Task instructions:
The records follow. Print, word for word, the first line through the "you not, I could" line.

The input:
+++

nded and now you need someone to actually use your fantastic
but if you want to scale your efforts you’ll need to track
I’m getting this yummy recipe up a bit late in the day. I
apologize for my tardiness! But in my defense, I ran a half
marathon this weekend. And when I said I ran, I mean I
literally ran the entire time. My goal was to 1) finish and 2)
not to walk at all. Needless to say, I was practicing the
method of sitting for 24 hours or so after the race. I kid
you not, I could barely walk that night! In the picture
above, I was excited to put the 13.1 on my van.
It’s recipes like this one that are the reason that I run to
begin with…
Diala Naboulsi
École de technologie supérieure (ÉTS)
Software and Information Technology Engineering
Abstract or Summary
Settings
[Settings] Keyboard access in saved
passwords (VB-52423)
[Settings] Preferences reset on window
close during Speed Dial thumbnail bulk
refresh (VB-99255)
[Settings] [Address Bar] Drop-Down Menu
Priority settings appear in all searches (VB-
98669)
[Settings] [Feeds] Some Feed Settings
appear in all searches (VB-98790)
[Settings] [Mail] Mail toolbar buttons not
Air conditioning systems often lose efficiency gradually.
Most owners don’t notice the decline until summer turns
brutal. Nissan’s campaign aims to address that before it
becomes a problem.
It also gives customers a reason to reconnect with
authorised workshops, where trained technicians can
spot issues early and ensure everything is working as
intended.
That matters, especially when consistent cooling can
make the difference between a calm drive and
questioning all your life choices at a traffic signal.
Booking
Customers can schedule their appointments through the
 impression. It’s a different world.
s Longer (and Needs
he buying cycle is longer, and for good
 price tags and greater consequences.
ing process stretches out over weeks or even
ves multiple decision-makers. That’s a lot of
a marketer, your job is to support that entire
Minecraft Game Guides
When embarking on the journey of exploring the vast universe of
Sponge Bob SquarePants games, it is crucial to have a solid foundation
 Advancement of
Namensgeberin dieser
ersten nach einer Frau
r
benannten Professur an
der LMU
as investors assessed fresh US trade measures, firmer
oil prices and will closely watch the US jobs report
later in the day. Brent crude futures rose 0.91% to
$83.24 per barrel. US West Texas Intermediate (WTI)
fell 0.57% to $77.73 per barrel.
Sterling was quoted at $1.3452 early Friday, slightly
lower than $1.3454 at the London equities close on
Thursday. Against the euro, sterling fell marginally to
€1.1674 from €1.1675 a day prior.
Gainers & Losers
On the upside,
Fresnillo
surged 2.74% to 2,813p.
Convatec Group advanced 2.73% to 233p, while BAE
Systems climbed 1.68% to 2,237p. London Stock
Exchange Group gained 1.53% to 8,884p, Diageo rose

+++

Exercise output:
nded and now you need someone to actually use your fantastic
but if you want to scale your efforts you’ll need to track
I’m getting this yummy recipe up a bit late in the day. I
apologize for my tardiness! But in my defense, I ran a half
marathon this weekend. And when I said I ran, I mean I
literally ran the entire time. My goal was to 1) finish and 2)
not to walk at all. Needless to say, I was practicing the
method of sitting for 24 hours or so after the race. I kid
you not, I could barely walk that night! In the picture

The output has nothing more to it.